Saturday, March 7, 2009

Blind Faith

Underground: The Tokyo Gas Attack and the Japanese Psyche
by Haruki Murakami

Fast approaching the 14th anniversary on March 20, the religious terrorist group Aum Shinrikyo released Sarin gas on the Tokyo subway system in 1995. Officially they were following a doctrine that the sooner they bring about the end the sooner salvation would come; unofficially it shows the danger when religious fervor meets mental illness unchecked.
Murakami, a novelist, had recently returned to Japan after spending 8 years abroad, and was living two hours south of the city at the time of the attack. In hearing the news reports he became interested in the stories of the victims and undertook to interview as many as would let him. Given the do not cause problems, do not talk nature of the Japanese this proved quite challenging, but he eventually got approximately 200 people to consent. The English translation only contains a sampling of them. After the book came out it was seen as one sided so he endeavored to interview current or past members of Aum Shinrikyo, and eight of those are contained in the English version.

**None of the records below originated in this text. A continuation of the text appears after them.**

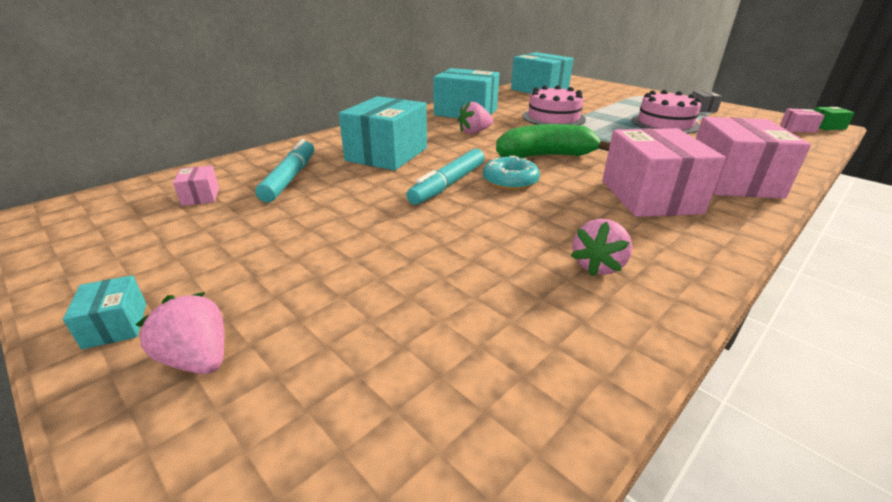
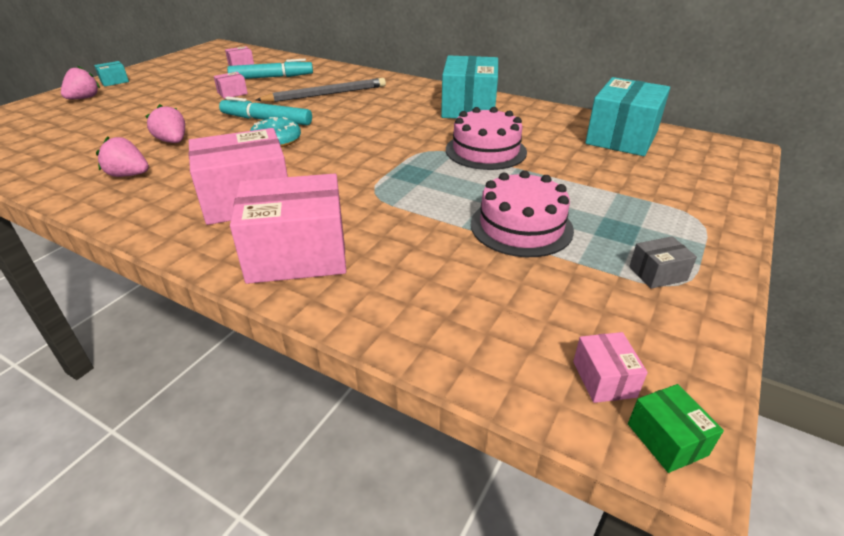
camera: 75 degrees right, 5 degrees up
(331, 203) = (232, 93): none -> pink box
(387, 154) = (326, 94): turquoise box -> grey pencil
(474, 132) = (401, 117): pink strawberry -> pink strawberry (173, 141)
(545, 156) = (344, 151): green banana -> none

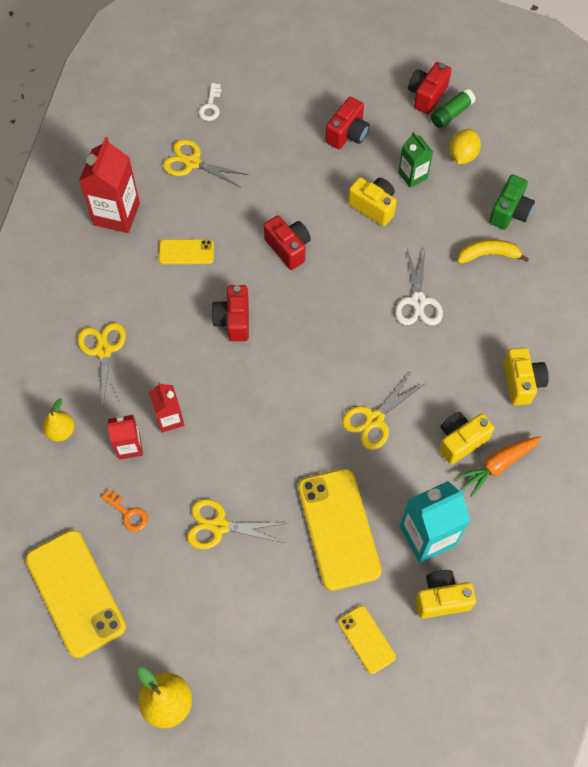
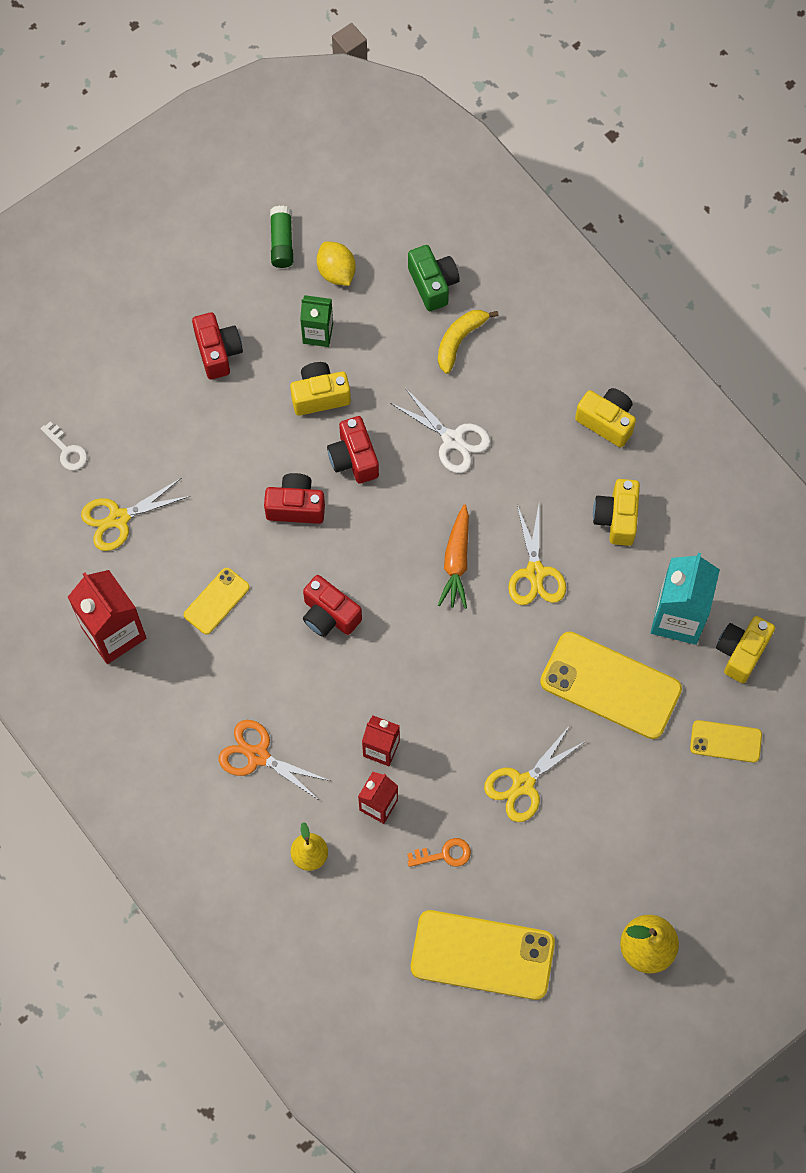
camera: 50 degrees left, 5 degrees up
(103, 350) = (258, 756): yellow scissors -> orange scissors
(427, 95) = (241, 246): red camera -> red camera (354, 458)
(497, 465) = (664, 507): orange carrot -> orange carrot (456, 562)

As with any account of victims of terrorist actions (see Love from Greg and Lauren) or violence (see I am the Central Park Jogger) you come away with a great sense of waste. The overwhelming delusion of what the perpetrators were trying to accomplish, and the futility of their results. It just brings devastating sadness to a few, and destroys whatever they had. Books like this (see Massacre at Mountain Meadows) need to be read so we the silent majority don't become sheep to the few megalomaniacs out there. The sad fact of life is people will just go along to go along, even if they really don't want to be where ever it was they ended up. And by the time they get there it is too late.

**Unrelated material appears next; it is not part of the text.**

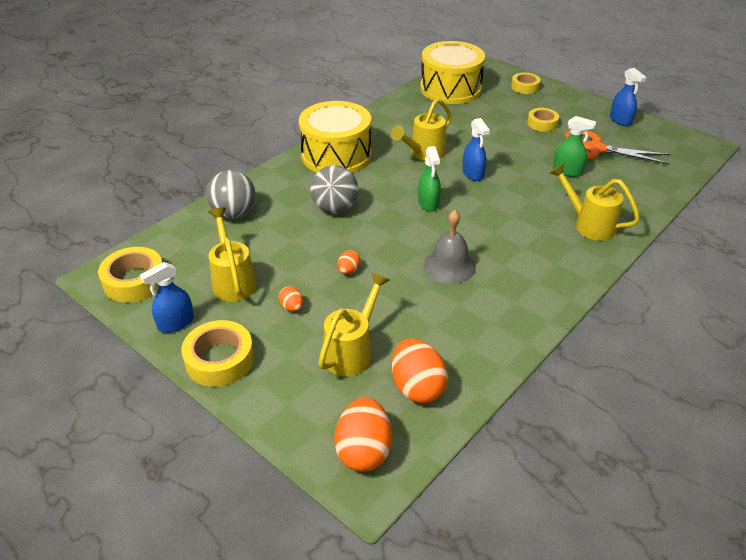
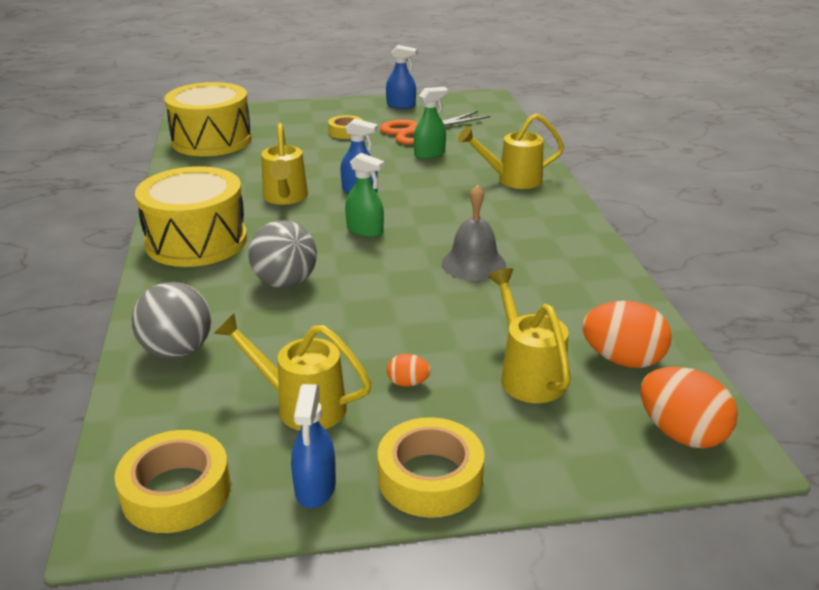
camera: 50 degrees left, 10 degrees down
(348, 270) = (399, 320): orange egg -> none
(525, 87) = (280, 113): yellow tape -> none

Most poignant to me was the story of Tatsuo Akashi, whose vibrant younger sister Shizuko was paralyzed on one side of her body and had her mind reduced to a toddler without any memories of her past. Because his parents are elderly, he is the head of the family and as such he travels an hour by train after work every other day to sit with her until visiting hours are over, then travels an hour back to work where he can then spend another hour going home. He has kept this schedule up since the attack. The day before she had spent the night at his house with his family and was going to ride the train into work in the morning. Seeing how long that would take he offered to drive her to the local underground line so she would not have to travel as much. This is what he lives with now, saying "Looking back on it now, if I hadn't suggested that to Shizuko, she would probably never have suffered like this." How did this or any attack bring anyone closer to their God?
Well worth the read so these people are not forgotten and so you can inoculate your own soul, because regardless of what you tell yourself, we are all susceptible to performing great evil; especially if we do not we could.